For each entry that follows, produce an exact copy.
*** Provided entries ***
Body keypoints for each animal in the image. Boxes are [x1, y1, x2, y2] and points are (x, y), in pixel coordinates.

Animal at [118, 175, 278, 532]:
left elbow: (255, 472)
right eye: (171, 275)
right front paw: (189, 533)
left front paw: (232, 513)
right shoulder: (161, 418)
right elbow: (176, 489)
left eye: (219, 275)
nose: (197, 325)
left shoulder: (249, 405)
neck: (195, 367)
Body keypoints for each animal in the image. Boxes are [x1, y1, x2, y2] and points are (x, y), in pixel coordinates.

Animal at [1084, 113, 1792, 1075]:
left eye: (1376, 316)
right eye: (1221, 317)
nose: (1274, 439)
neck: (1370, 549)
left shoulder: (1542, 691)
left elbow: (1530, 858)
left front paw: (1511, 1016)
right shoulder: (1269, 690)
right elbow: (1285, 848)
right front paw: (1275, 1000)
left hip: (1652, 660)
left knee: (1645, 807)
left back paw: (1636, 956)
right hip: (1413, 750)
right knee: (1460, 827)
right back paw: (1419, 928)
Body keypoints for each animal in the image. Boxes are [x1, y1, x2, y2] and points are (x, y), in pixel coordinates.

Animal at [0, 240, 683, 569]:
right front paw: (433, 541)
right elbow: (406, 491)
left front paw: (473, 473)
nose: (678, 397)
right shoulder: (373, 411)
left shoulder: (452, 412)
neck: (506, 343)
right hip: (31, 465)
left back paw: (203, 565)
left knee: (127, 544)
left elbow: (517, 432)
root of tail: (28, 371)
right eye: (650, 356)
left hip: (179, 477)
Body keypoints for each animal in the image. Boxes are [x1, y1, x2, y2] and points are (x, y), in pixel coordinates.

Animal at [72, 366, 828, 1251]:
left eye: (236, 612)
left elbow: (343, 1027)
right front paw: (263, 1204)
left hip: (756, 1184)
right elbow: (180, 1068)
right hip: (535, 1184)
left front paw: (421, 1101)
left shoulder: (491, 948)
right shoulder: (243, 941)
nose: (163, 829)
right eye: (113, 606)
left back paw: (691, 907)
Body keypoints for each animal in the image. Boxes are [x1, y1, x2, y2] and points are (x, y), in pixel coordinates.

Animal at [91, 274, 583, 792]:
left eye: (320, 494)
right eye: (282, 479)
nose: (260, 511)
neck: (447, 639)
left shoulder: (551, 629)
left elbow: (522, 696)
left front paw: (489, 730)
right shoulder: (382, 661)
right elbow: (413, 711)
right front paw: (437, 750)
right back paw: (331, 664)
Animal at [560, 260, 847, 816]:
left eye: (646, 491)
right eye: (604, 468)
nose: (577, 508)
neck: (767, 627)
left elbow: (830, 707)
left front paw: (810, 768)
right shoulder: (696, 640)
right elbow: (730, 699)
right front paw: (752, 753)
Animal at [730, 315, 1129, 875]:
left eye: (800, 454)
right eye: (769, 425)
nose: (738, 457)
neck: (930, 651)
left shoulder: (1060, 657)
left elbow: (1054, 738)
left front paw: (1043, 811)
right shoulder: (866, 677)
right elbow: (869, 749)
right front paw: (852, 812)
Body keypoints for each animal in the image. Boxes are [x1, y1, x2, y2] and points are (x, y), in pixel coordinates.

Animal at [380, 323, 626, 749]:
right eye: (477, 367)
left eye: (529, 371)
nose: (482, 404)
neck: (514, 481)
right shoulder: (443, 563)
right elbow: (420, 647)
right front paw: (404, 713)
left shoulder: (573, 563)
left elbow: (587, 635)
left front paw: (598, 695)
*** End of Provided entries ***
== Reply ==
Body keypoints for each animal in the image. Boxes are [x1, y1, x2, y2] and points are (x, y), in pixel coordinates.

Animal at [118, 175, 278, 532]:
left elbow: (255, 472)
right eye: (171, 275)
right front paw: (189, 533)
left front paw: (232, 513)
right shoulder: (161, 418)
right elbow: (176, 489)
left eye: (219, 275)
nose: (197, 325)
left shoulder: (249, 405)
neck: (195, 367)
Body keypoints for each animal in the image. Boxes are [x1, y1, x2, y2] and points are (x, y), in pixel coordinates.

Animal at [1084, 113, 1792, 1075]:
left eye: (1376, 316)
right eye: (1221, 317)
nose: (1274, 439)
neck: (1370, 549)
left shoulder: (1542, 691)
left elbow: (1530, 858)
left front paw: (1511, 1016)
right shoulder: (1269, 690)
right elbow: (1285, 848)
right front paw: (1275, 1000)
left hip: (1652, 660)
left knee: (1645, 807)
left back paw: (1636, 956)
right hip: (1413, 750)
right knee: (1460, 827)
right back paw: (1419, 928)
Body keypoints for each animal in the image. Boxes are [x1, y1, x2, y2] and points are (x, y), in pixel coordinates.

Animal at [0, 240, 683, 569]:
right front paw: (433, 541)
right elbow: (406, 491)
left front paw: (473, 473)
nose: (678, 397)
right shoulder: (373, 411)
left shoulder: (452, 412)
neck: (506, 343)
right hip: (31, 465)
left back paw: (203, 565)
left knee: (127, 544)
left elbow: (517, 432)
root of tail: (28, 371)
right eye: (650, 356)
left hip: (179, 477)
Body keypoints for each animal in the image. Boxes are [x1, y1, x2, y2] and points are (x, y), in pixel coordinates.

Animal at [72, 366, 828, 1251]:
left eye: (236, 612)
left elbow: (343, 1027)
right front paw: (263, 1204)
left hip: (756, 1184)
right elbow: (180, 1068)
right hip: (535, 1184)
left front paw: (421, 1101)
left shoulder: (491, 948)
right shoulder: (243, 941)
nose: (163, 829)
right eye: (113, 606)
left back paw: (691, 907)
Body keypoints for each animal in the image. Boxes are [x1, y1, x2, y2] and points are (x, y), in pixel coordinates.

Animal at [91, 274, 583, 792]:
left eye: (320, 494)
right eye: (282, 479)
nose: (260, 511)
neck: (447, 639)
left shoulder: (551, 629)
left elbow: (522, 696)
left front paw: (489, 730)
right shoulder: (382, 661)
right elbow: (413, 711)
right front paw: (437, 750)
right back paw: (331, 664)
Animal at [560, 260, 847, 816]:
left eye: (646, 491)
right eye: (604, 468)
nose: (577, 508)
neck: (767, 627)
left elbow: (830, 707)
left front paw: (810, 768)
right shoulder: (696, 640)
right elbow: (730, 699)
right front paw: (752, 753)
Animal at [730, 315, 1129, 875]:
left eye: (800, 454)
right eye: (769, 425)
nose: (738, 457)
neck: (930, 651)
left shoulder: (1060, 657)
left elbow: (1054, 738)
left front paw: (1043, 811)
right shoulder: (866, 677)
right elbow: (869, 749)
right front paw: (852, 812)
Body keypoints for each animal in the image. Boxes are [x1, y1, x2, y2] and points are (x, y), in pixel coordinates.

Animal at [380, 323, 626, 749]:
right eye: (477, 367)
left eye: (529, 371)
nose: (482, 404)
neck: (514, 481)
right shoulder: (443, 563)
right elbow: (420, 647)
right front paw: (404, 713)
left shoulder: (573, 563)
left elbow: (587, 635)
left front paw: (598, 695)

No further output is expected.